MRI of same brain slice at monthly
intervals. Bright spots within the
brain tissue indicate active lesions.
U.S. Brookhaven National Laboratory image
By Amina Khan
Los Angeles Times (MCT)
LOS ANGELES — Multiple sclerosis, a disease in which a person's own immune system attacks the brain and spinal cord, is a lifelong problem — but its effects can be highly seasonal, researchers say.
Between March and August, patients suffering from multiple sclerosis were two to three times more likely to develop brain lesions than during the rest of the year, according to the paper published in the Aug. 31 issue of the journal Neurology.
The scientists looked for new T2 lesions in 939 MRI exams of 44 patients, taken between 1991 and 1993. The study found that the disease's intensity also rose in the summer months, and appeared to be linked to solar radiation (which includes sunlight), as well as temperature.
The research was unique and unlikely to be repeated, Anne Cross, a neurologist at Washington University School of Medicine in St.
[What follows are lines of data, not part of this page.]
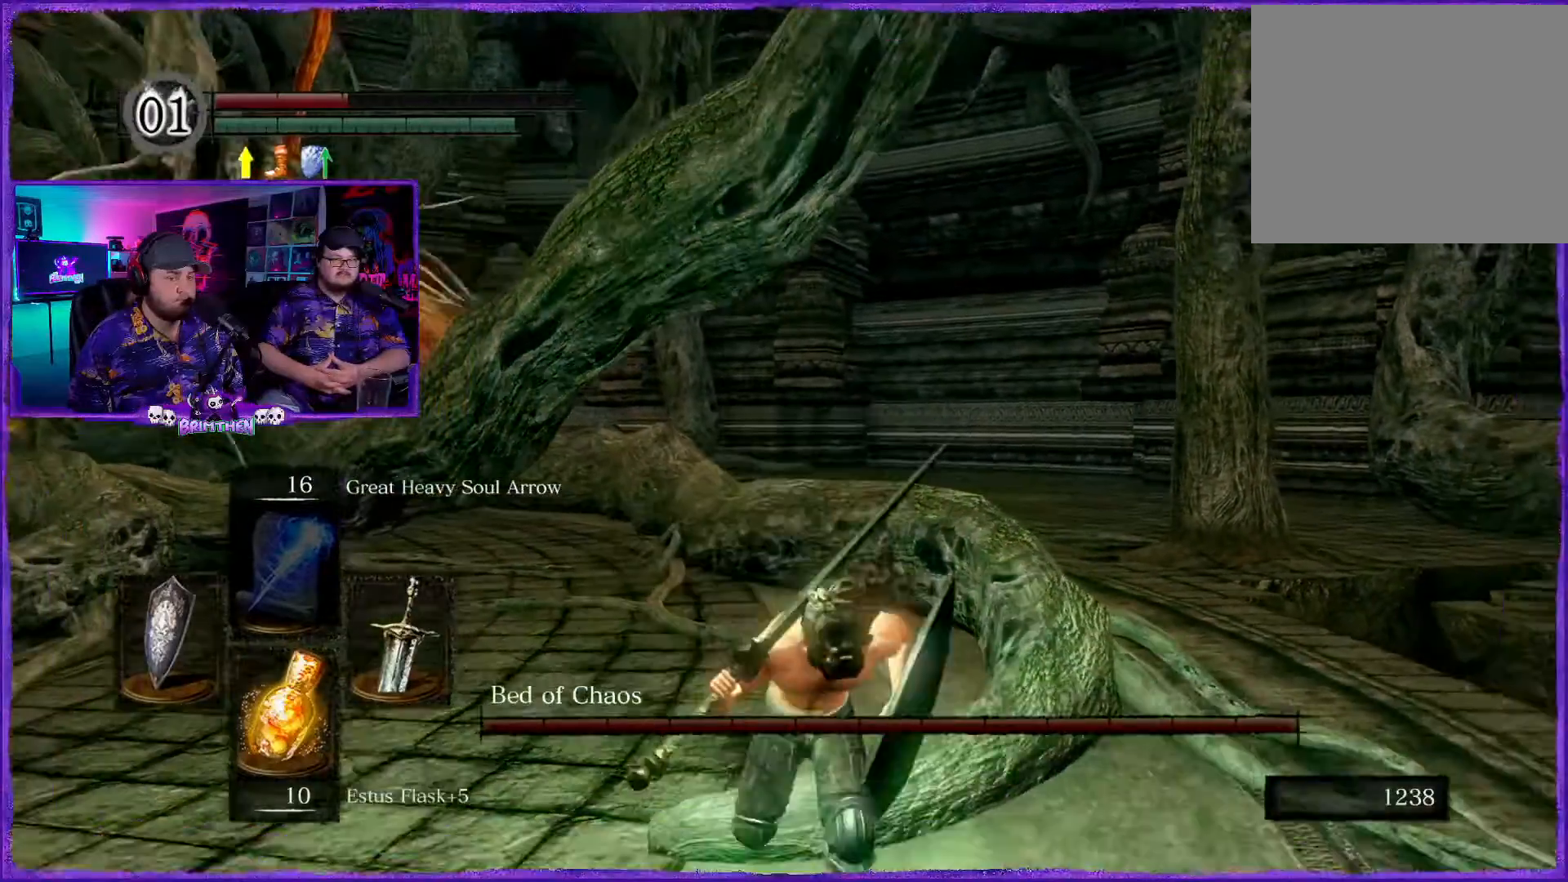
{"buttons": [], "left_stick": "up-right", "right_stick": "center", "events": [[234, "left_stick", "right"], [350, "left_stick", "up-right"], [434, "CIRCLE", "up"]]}
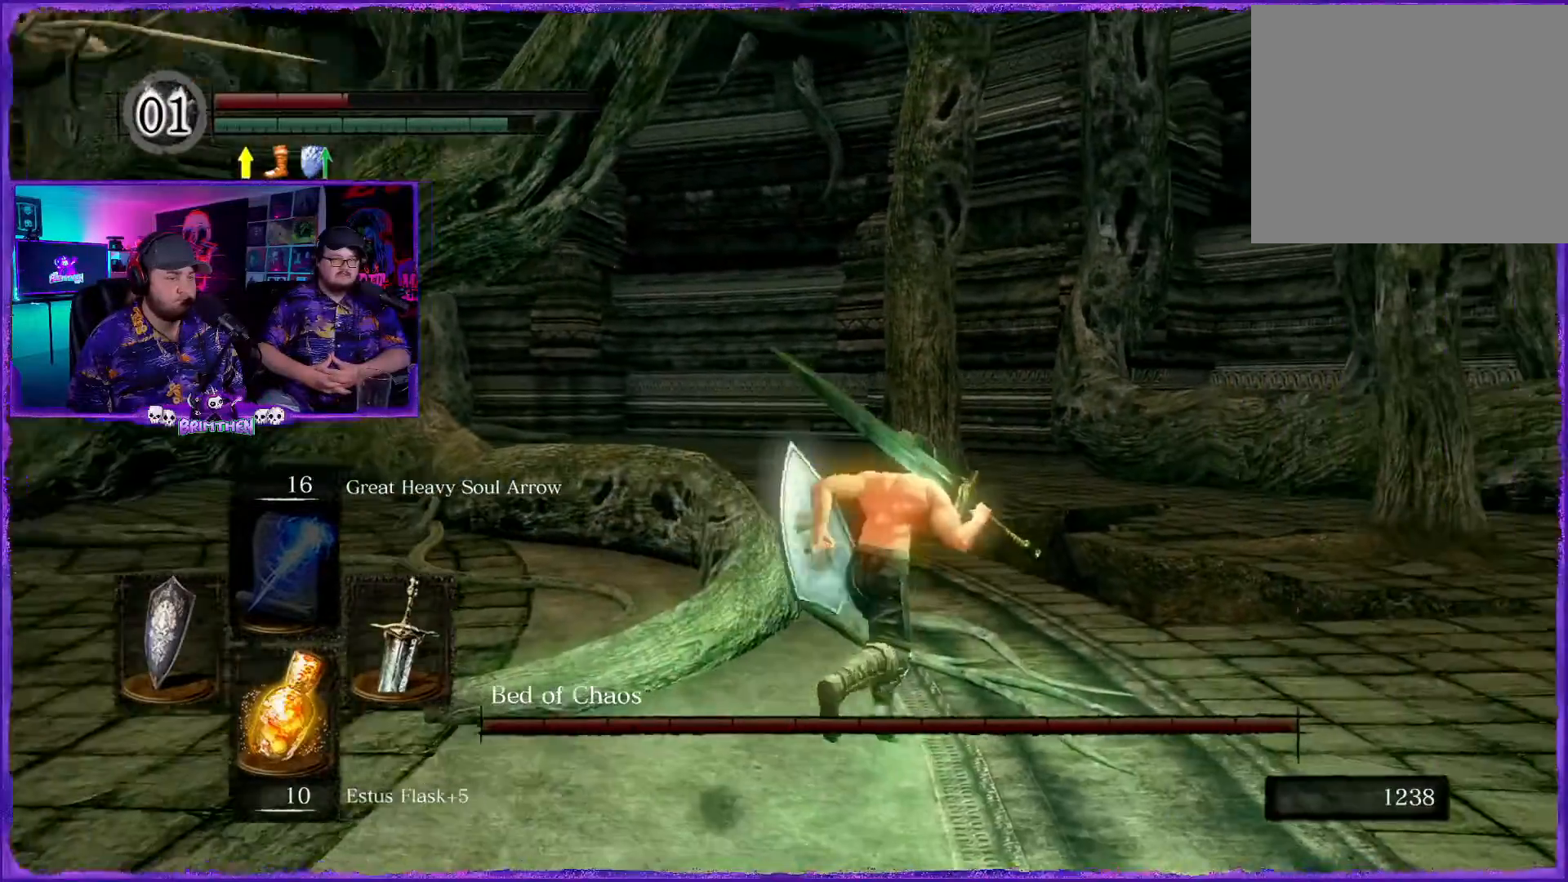
{"buttons": [], "left_stick": "up", "right_stick": "center", "events": [[83, "SQUARE", "down"], [200, "SQUARE", "up"], [467, "left_stick", "up"]]}
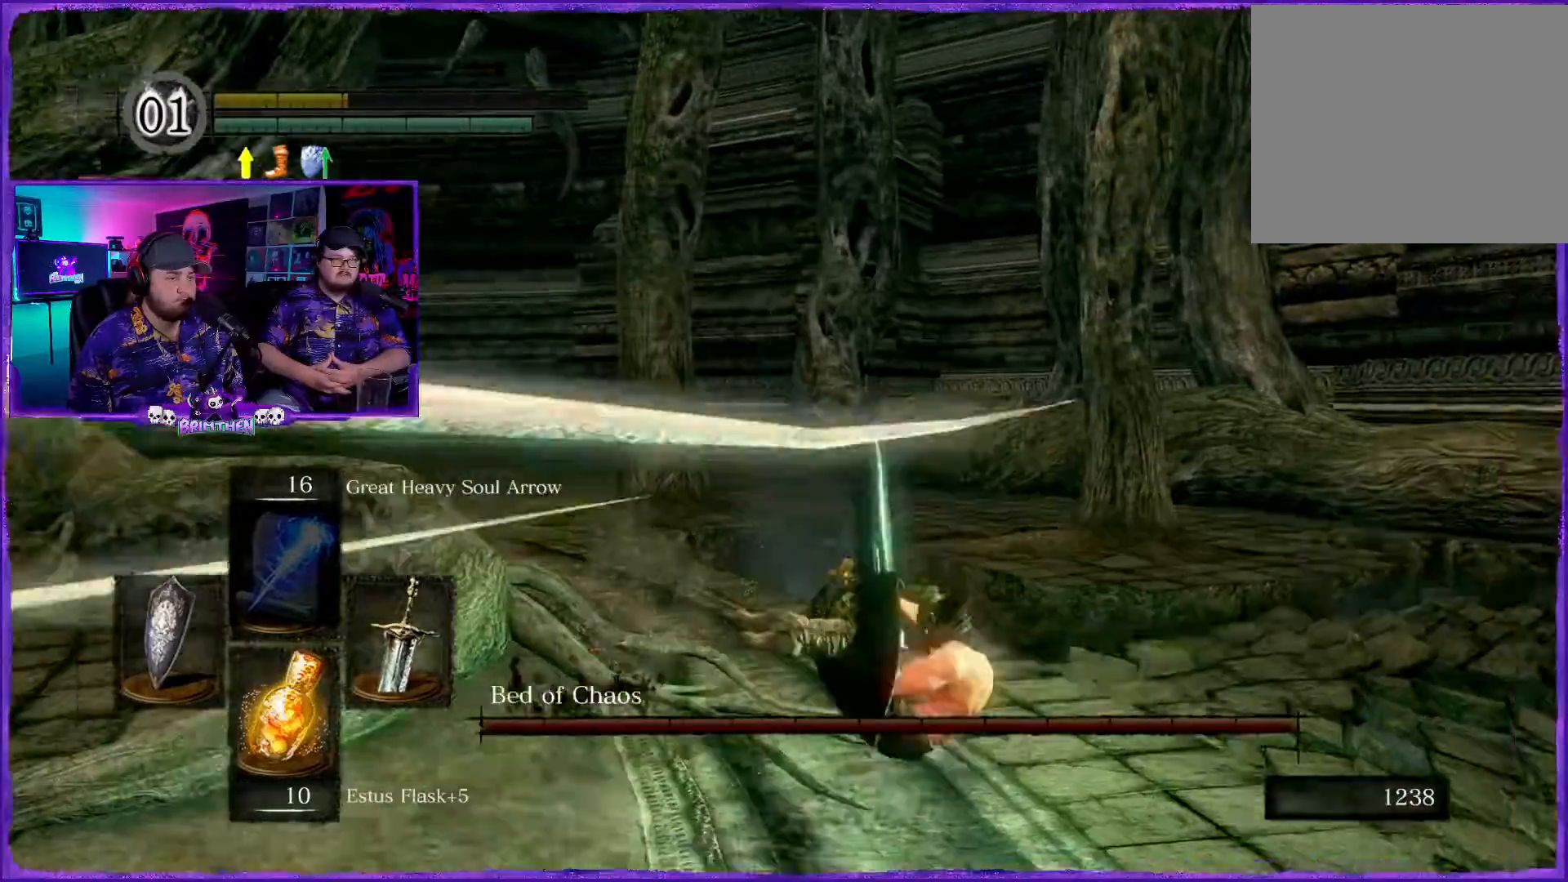
{"buttons": [], "left_stick": "center", "right_stick": "center", "events": [[467, "left_stick", "center"]]}
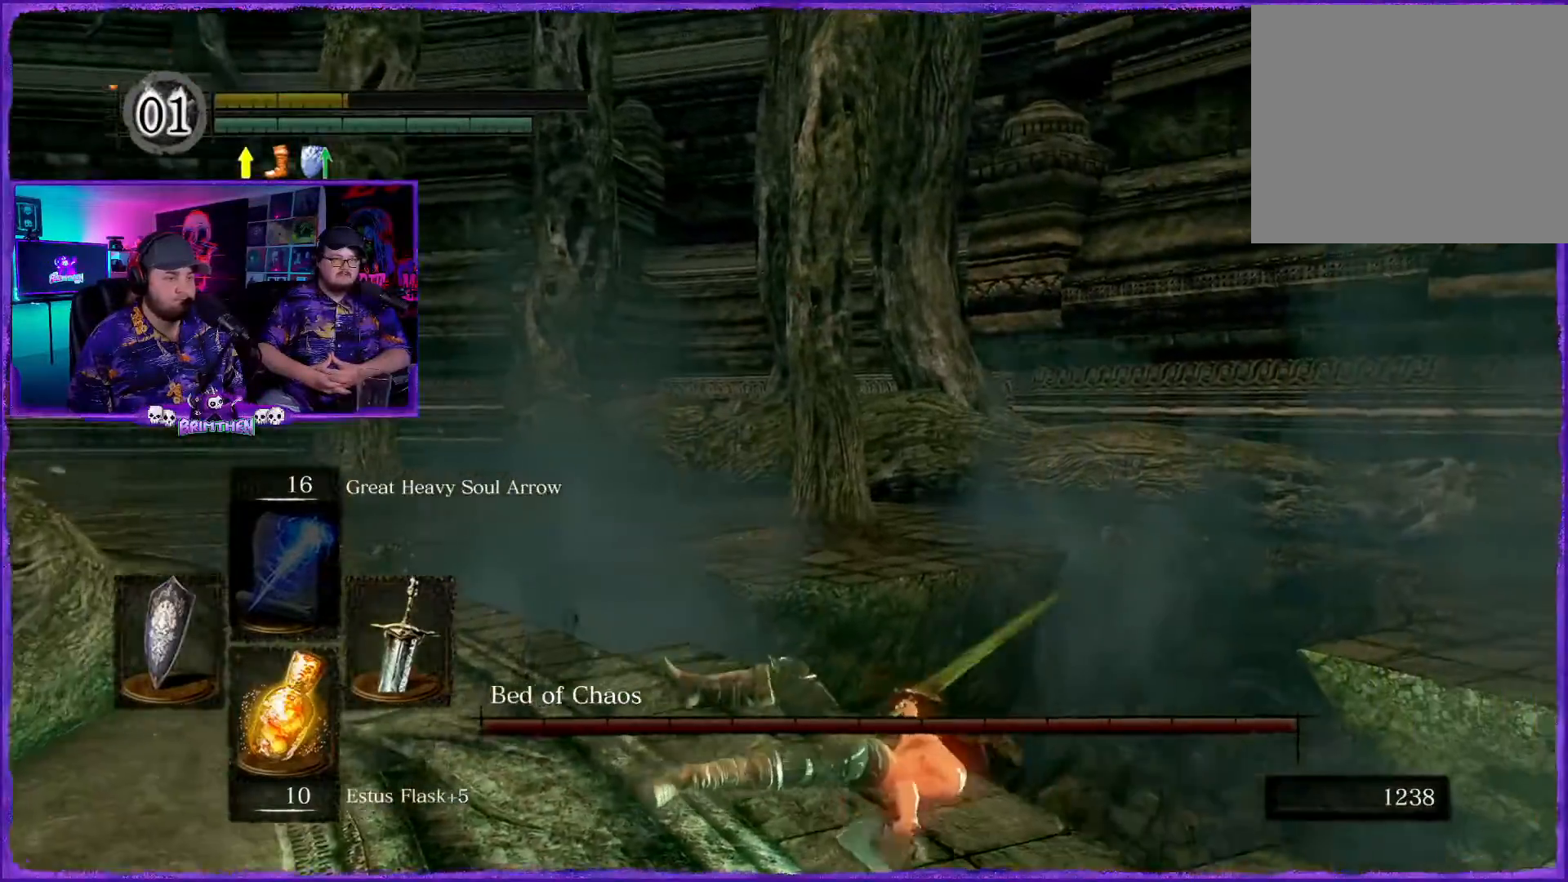
{"buttons": [], "left_stick": "center", "right_stick": "down-left", "events": [[33, "right_stick", "down-left"]]}
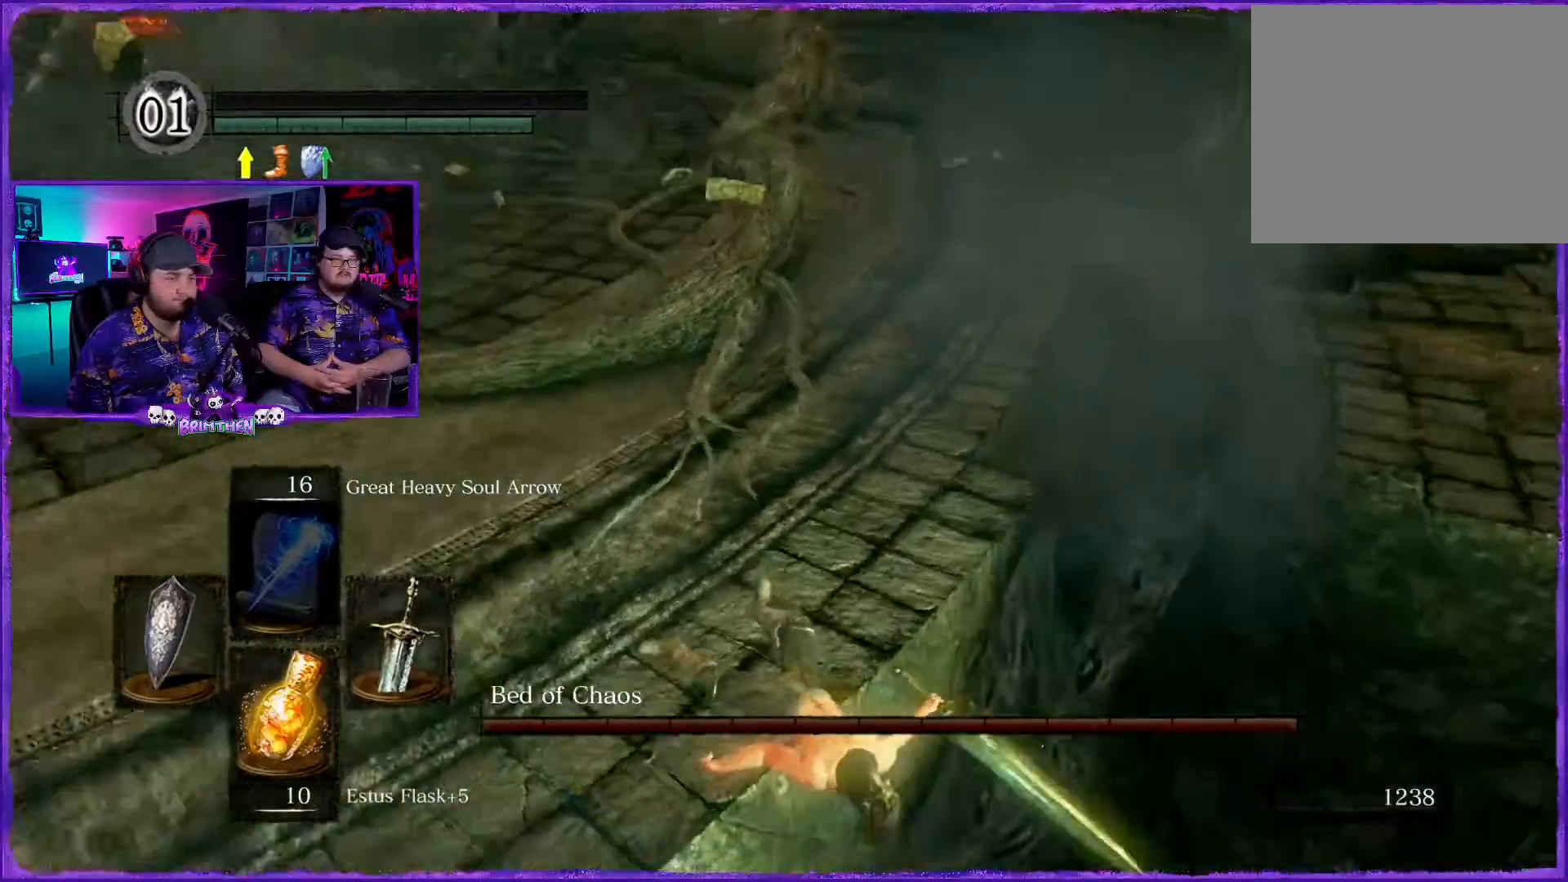
{"buttons": [], "left_stick": "center", "right_stick": "center", "events": [[300, "right_stick", "center"]]}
Louis, wrote in an editorial on the study. Because certain drugs currently taken by multiple sclerosis patients weren't readily available in the early 1990s, this data would not be complicated by the presence of those now-common medications.
Scientists trying to set up studies examining multiple sclerosis will now have to consider seasonal variability, Cross wrote.
Case in point: Say researchers conduct a study on a drug that could potentially help multiple sclerosis patients. If that study lasts just six months, from summer into winter, any positive effects may simply be due to cooling weather and less sunlight, not to the drug's effectiveness.
Cross added that the research could ultimately lead to "important clues regarding the mechanisms of disease progression in MS."